◆ **WHAT IS REQUIRED**: Render this sentence from the Top Seniors article in Spanish: "In the mid-1970s, public acknowledgment of Black high school students’ achievement didn’t exist in Charlotte-Mecklenburg."

◆ **EXERCISE PASSAGE**:
------------------------------------------------------------------------

50 years of Johnson ownership

Top Seniors at 50: Celebrating high school scholars
 
Published Thursday, May 9, 2024 6:00 pm
by Herbert L. White

Top Seniors at 50: Celebrating high school scholars

James Cuthbertson at the Charlotte Post Best gala
CALVIN FERGUSON | THE CHARLOTTE POST
James Cuthbertson, a Post reporter in the 1970s and ‘80s, conceived the idea of recognizing academic achievement among Mecklenburg County’s Black high school seniors in 1975, which became Top Seniors.

In the mid-1970s, public acknowledgment of Black high school students’ achievement didn’t exist in Charlotte-Mecklenburg.


That led to the Top Seniors initiative.


In 1975, Charlotte Post reporter James Cuthbertson had an idea: recognize public school seniors of outstanding academic credentials. He presented the idea to publisher Bill Johnson, who’d bought The Post a year earlier as a vehicle to honor students previously overlooked for their achievements.


“I kind of exposed upon him the idea that we needed to honor the Black outstanding top seniors because they were not being honored in the paper,” Cuthbertson said in a 2014 interview. “He agreed with that, and we went with it.”


Top Seniors filled a need. It was a response to mainstream media’s lack of attention to Black communities during state-sanctioned segregation and later when racial separation fell.

------------------------------------------------------------------------

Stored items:
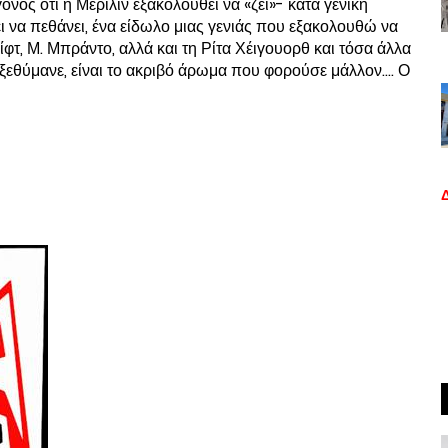
ονός ότι η Μέριλιν εξακολουθεί να «ζει»- κατά γενική
ει να πεθάνει, ένα είδωλο μιας γενιάς που εξακολουθώ να
φτ, Μ. Μπράντο, αλλά και τη Ρίτα Χέιγουορθ και τόσα άλλα
 ξεθύμανε, είναι το ακριβό άρωμα που φορούσε μάλλον…. Ο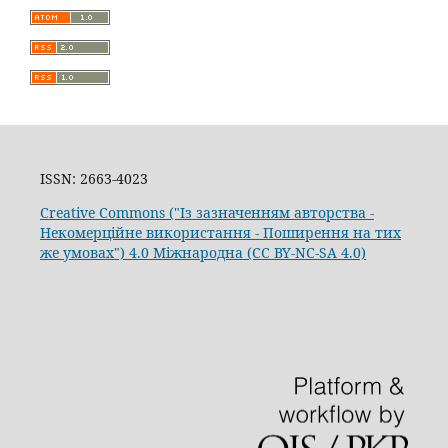
ISSN: 2663-4023
Creative Commons ("Із зазначенням авторства -
Некомерційне використання - Поширення на тих
же умовах") 4.0 Міжнародна (CC BY-NC-SA 4.0)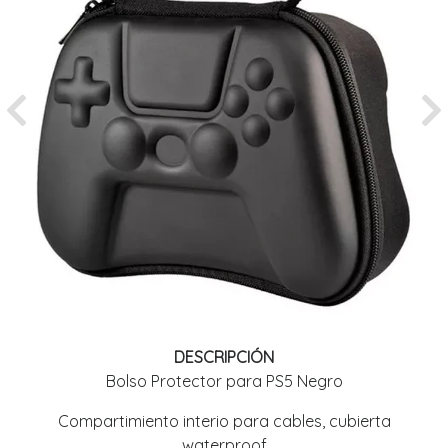
Previous
Ne
DESCRIPCIÓN
Bolso Protector para PS5 Negro
Compartimiento interio para cables, cubierta
waterproof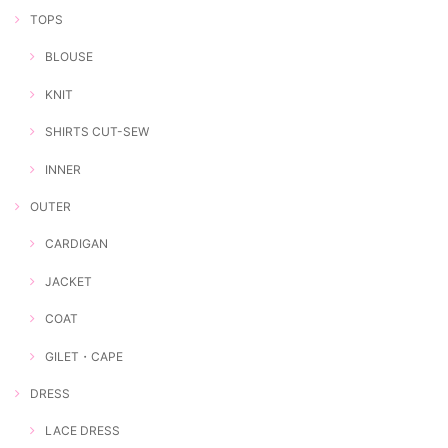
TOPS
BLOUSE
KNIT
SHIRTS CUT-SEW
INNER
OUTER
CARDIGAN
JACKET
COAT
GILET・CAPE
DRESS
LACE DRESS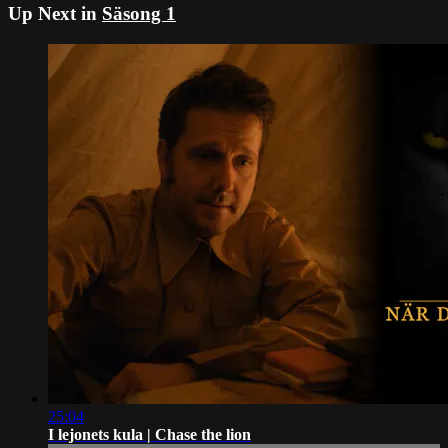
Up Next in
Säsong 1
25:04
I lejonets kula | Chase the lion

------------------------------------------------------------------------

◆ **RESPONSE TO THE TASK**: A mediados de la década de 1970, el reconocimiento público de los logros de los estudiantes negros de secundaria no existía en Charlotte-Mecklenburg.